Standar Ganda Barat Kasus Innocence of Muslims





Yasser Arafat, SH


Penistaan terhadap simbol agama kembali terjadi. Seorang warga California Amerika Serikat keturunan Israel bernama Sam Bacile, memproduksi film penghinaan terhadap kesucian Nabi Muhammad berjudul Innocence of Muslims.


Film penistaan terhadap agama Islam tersebut disebarluaskan melalui Youtube. Sontak, tayangan itu menyulut kemarahan umat Islam di seluruh dunia. Di Mesir, ribuan warga Mesir mendemo kedutaan besar Amerika Serikat (AS) di Kairo, Konsulat AS dikepung warga Libya, Kedutaan besar AS di Indonesia pun tidak luput dari aksi kemarahan umat Islam.


Sebagian kalangan memandang sinis aksi tersebut. Menurut mereka, Nabi Muhammad saja ketika masih hidup memaafkan setiap orang yang menghina bahkan melemparinya dengan batu. Ada pula yang memandang pembuatan film tersebut sebagai bentuk kebebasan berekspresi sebagaimana Salman Rushdie saat membuat buku berjudul Ayat-Ayat Setan. Buku Salman Rushdie telah lama mengobarkan api amarah umat Islam dan membuat darah umat Islam mendidih. Bahkan Ayatullah Khomeini pernah mengeluarkan fatwa mati baginya.


Meski aksi-aksi penistaan agama tersebut dikecam, tindakan nista itu selalu diulang. Pelaku penistaan justru dilindungi seperti Pemerintah Inggris yang melindungi Salman. Mereka menganggapnya sebagai kebebasan berpendapat dan berekspresi.

### DATA YANG DITAMPILKAN
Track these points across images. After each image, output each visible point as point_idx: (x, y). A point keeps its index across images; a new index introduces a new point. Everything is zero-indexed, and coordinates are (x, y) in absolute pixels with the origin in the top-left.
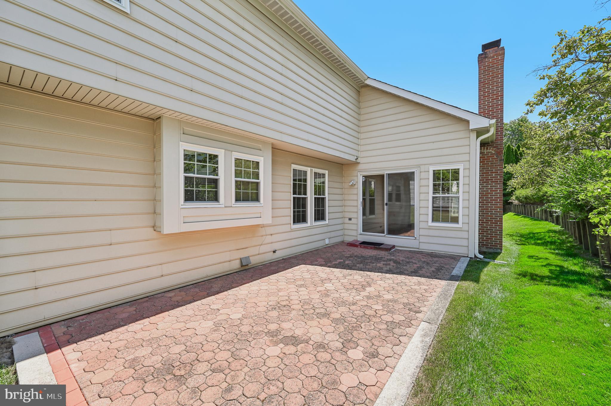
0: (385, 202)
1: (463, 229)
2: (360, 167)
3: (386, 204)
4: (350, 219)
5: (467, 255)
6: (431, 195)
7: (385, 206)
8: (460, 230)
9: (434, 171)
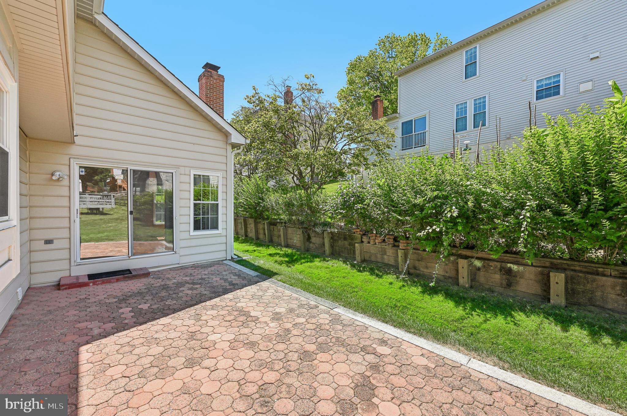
0: (129, 210)
1: (222, 235)
2: (74, 150)
3: (131, 213)
4: (48, 242)
5: (225, 259)
6: (192, 202)
7: (129, 215)
8: (220, 236)
9: (194, 175)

### PERINTAH TUGAS
Tampilkan secara persis bagian kutipan dokumen yang dimulai dari "Film penistaan terhadap" dan berakhir pada "kemarahan umat Islam.". Kerjakan hanya dengan berpegang pada kutipan dokumen.

### JAWABAN LATIHAN
Film penistaan terhadap agama Islam tersebut disebarluaskan melalui Youtube. Sontak, tayangan itu menyulut kemarahan umat Islam di seluruh dunia. Di Mesir, ribuan warga Mesir mendemo kedutaan besar Amerika Serikat (AS) di Kairo, Konsulat AS dikepung warga Libya, Kedutaan besar AS di Indonesia pun tidak luput dari aksi kemarahan umat Islam.